• _MATERIAL TO PROCESS_
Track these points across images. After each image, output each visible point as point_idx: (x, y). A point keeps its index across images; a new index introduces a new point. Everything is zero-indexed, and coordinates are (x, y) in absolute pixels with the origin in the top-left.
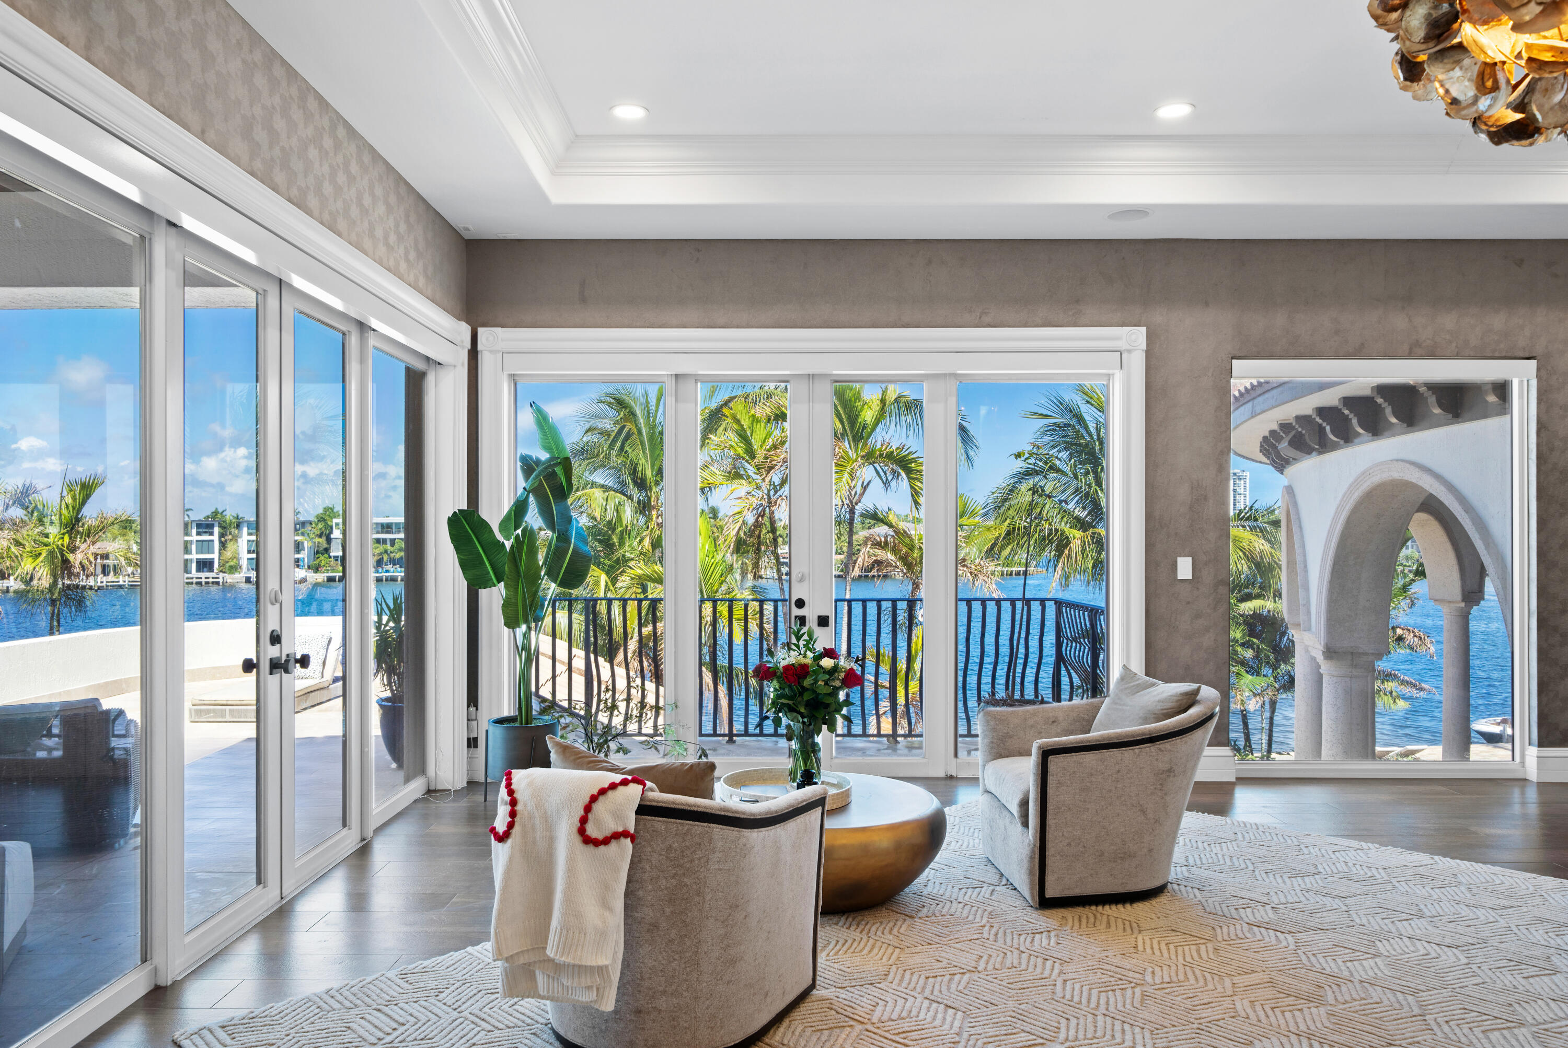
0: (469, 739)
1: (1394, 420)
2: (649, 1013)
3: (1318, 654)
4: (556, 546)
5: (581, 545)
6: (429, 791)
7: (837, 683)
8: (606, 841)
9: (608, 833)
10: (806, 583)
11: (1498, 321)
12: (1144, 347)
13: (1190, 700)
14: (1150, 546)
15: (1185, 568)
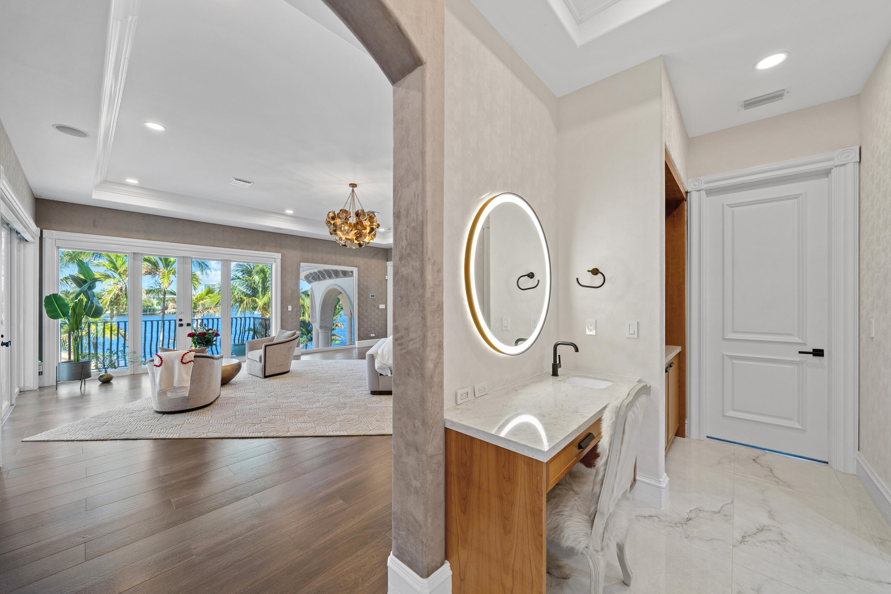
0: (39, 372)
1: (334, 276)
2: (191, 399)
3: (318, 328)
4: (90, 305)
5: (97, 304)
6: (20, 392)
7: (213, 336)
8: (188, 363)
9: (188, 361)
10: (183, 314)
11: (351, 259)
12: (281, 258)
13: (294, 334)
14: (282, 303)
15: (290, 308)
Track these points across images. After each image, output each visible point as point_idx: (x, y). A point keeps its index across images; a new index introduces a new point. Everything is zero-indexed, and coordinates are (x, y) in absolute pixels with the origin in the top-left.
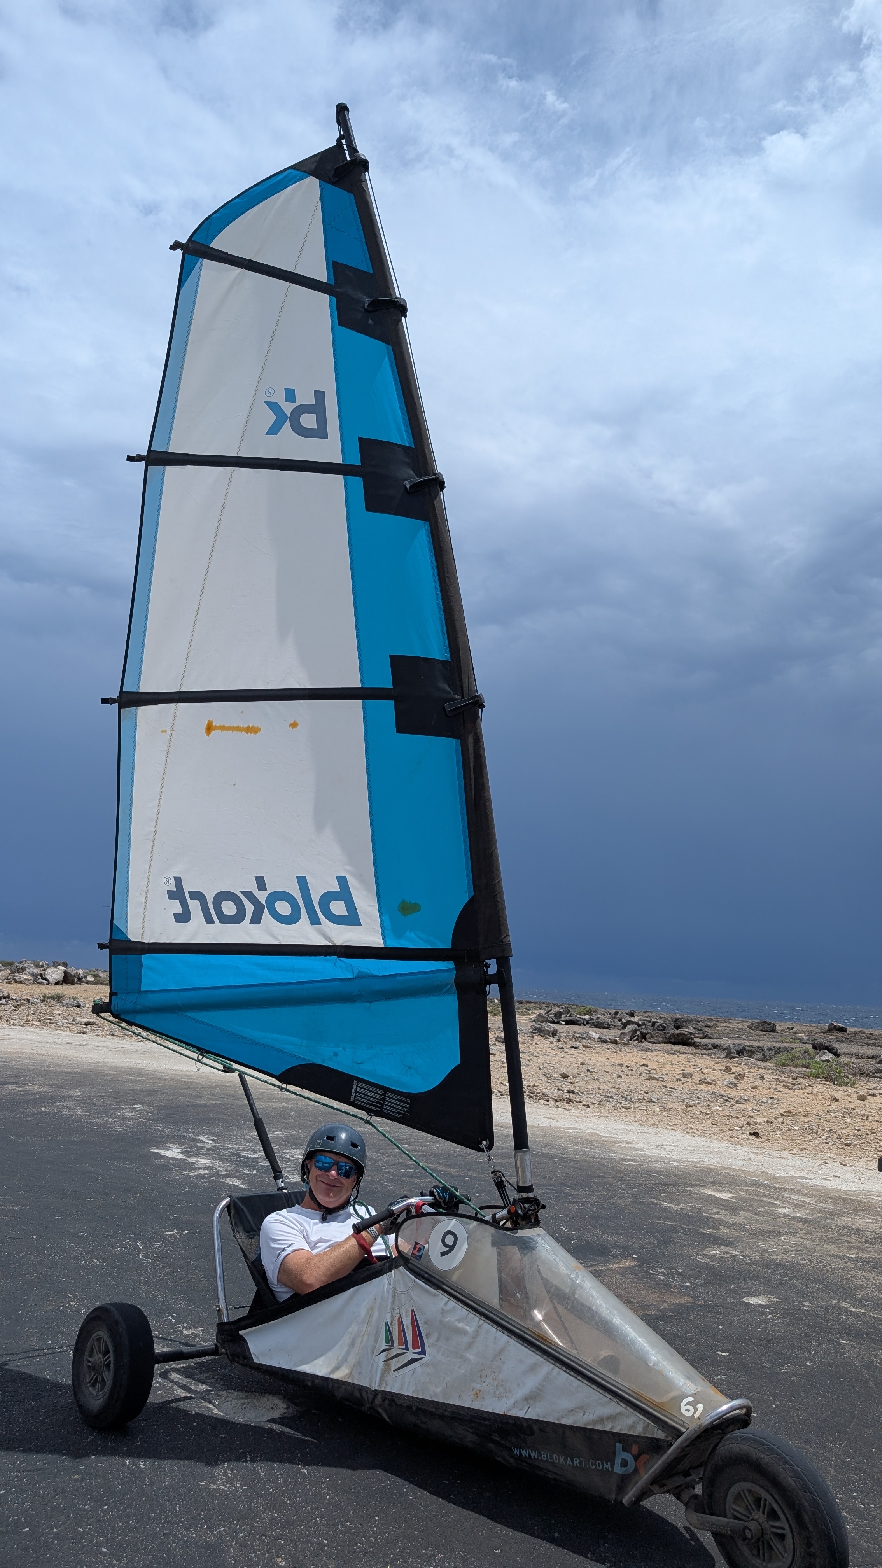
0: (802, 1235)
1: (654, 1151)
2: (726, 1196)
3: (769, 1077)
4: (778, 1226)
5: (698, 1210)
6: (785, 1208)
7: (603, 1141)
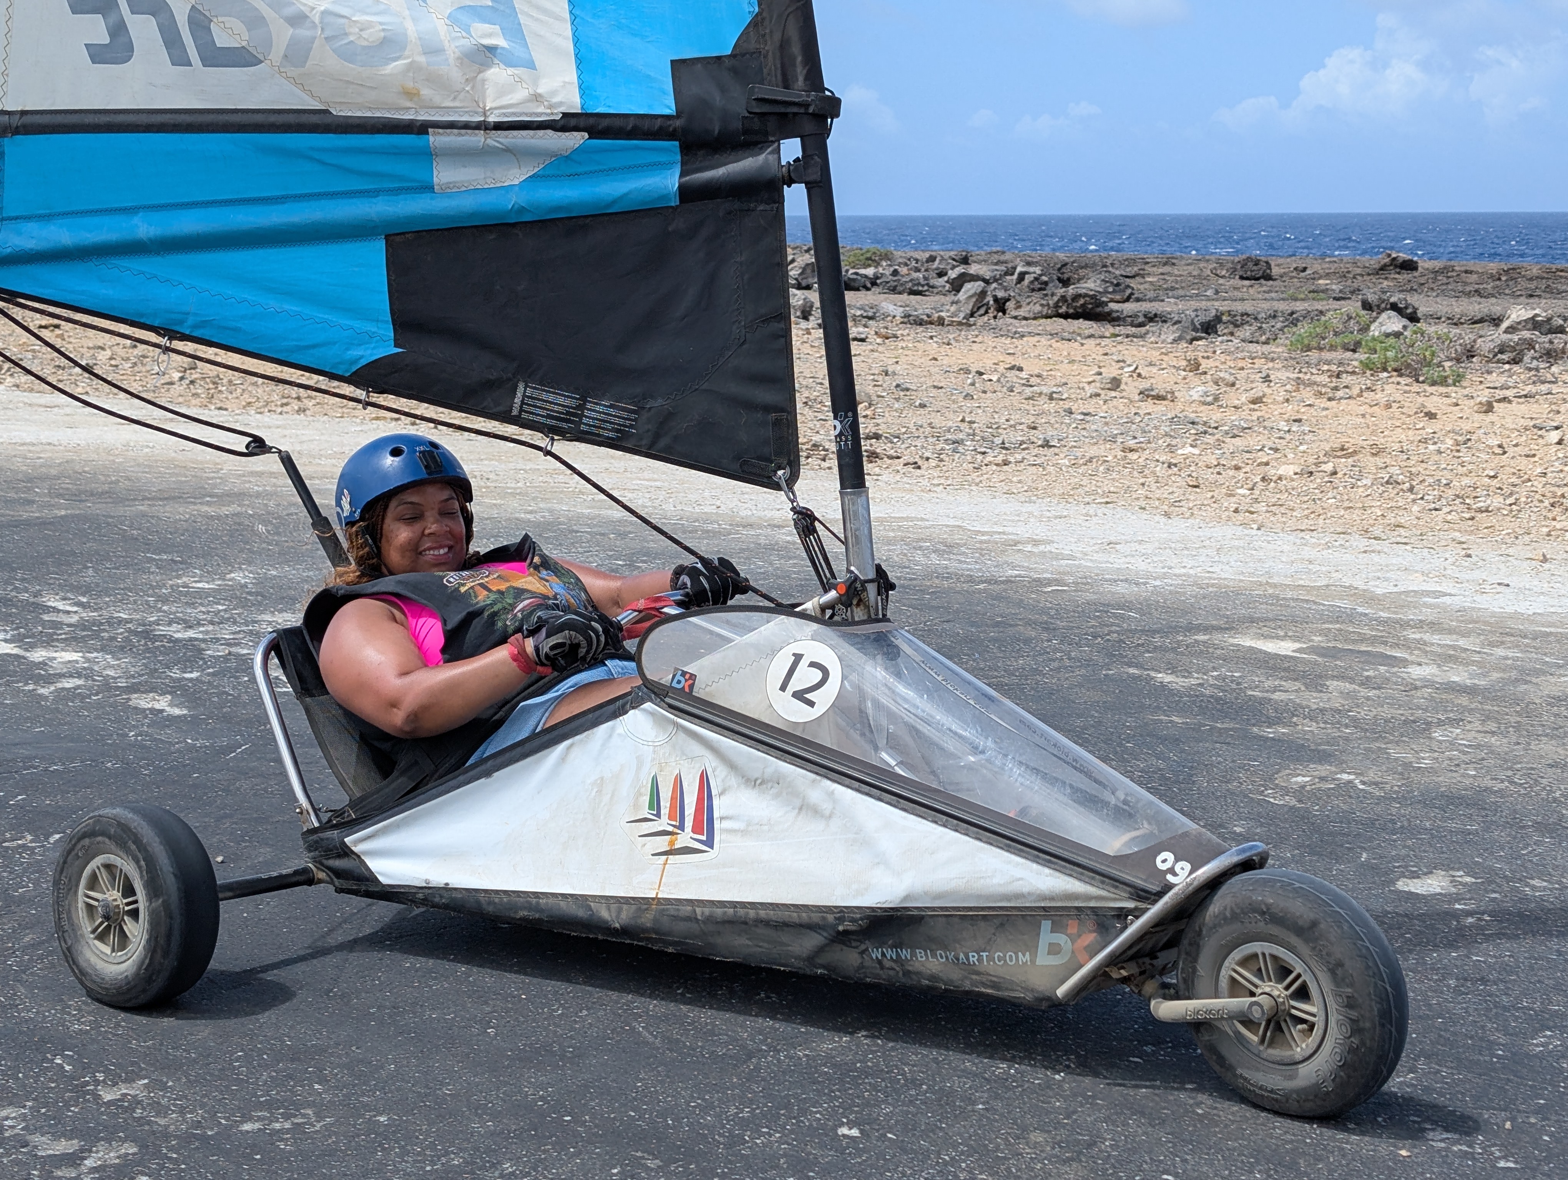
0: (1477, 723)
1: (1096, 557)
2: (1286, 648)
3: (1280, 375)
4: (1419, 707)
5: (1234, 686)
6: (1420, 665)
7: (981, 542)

• _DIRECTIONS FOR THIS TASK_
Rewrite all the rows above as a Markdown table with the columns Row and Text, numbering each line. Leave out blank lines and the pictures.

• _ANSWER_
| Row | Text |
|---|---|
| 1 | Track these points across images. After each image, output each visible point as point_idx: (x, y). A point keeps its index across images; a new index introduces a new point. Everything is zero-indexed, and coordinates are (x, y) in absolute pixels with the origin in the top-left. |
| 2 | 0: (469, 739) |
| 3 | 1: (1394, 420) |
| 4 | 2: (649, 1013) |
| 5 | 3: (1318, 654) |
| 6 | 4: (556, 546) |
| 7 | 5: (581, 545) |
| 8 | 6: (429, 791) |
| 9 | 7: (837, 683) |
| 10 | 8: (606, 841) |
| 11 | 9: (608, 833) |
| 12 | 10: (806, 583) |
| 13 | 11: (1498, 321) |
| 14 | 12: (1144, 347) |
| 15 | 13: (1190, 700) |
| 16 | 14: (1150, 546) |
| 17 | 15: (1185, 568) |
| 18 | 0: (39, 372) |
| 19 | 1: (334, 276) |
| 20 | 2: (191, 399) |
| 21 | 3: (318, 328) |
| 22 | 4: (90, 305) |
| 23 | 5: (97, 304) |
| 24 | 6: (20, 392) |
| 25 | 7: (213, 336) |
| 26 | 8: (188, 363) |
| 27 | 9: (188, 361) |
| 28 | 10: (183, 314) |
| 29 | 11: (351, 259) |
| 30 | 12: (281, 258) |
| 31 | 13: (294, 334) |
| 32 | 14: (282, 303) |
| 33 | 15: (290, 308) |
| 34 | Track these points across images. After each image, output each visible point as point_idx: (x, y). A point keeps its index across images; a new index introduces a new point. Everything is zero-indexed, and coordinates are (x, y) in absolute pixels with the origin in the top-left. |
| 35 | 0: (802, 1235) |
| 36 | 1: (654, 1151) |
| 37 | 2: (726, 1196) |
| 38 | 3: (769, 1077) |
| 39 | 4: (778, 1226) |
| 40 | 5: (698, 1210) |
| 41 | 6: (785, 1208) |
| 42 | 7: (603, 1141) |
| 43 | 0: (1477, 723) |
| 44 | 1: (1096, 557) |
| 45 | 2: (1286, 648) |
| 46 | 3: (1280, 375) |
| 47 | 4: (1419, 707) |
| 48 | 5: (1234, 686) |
| 49 | 6: (1420, 665) |
| 50 | 7: (981, 542) |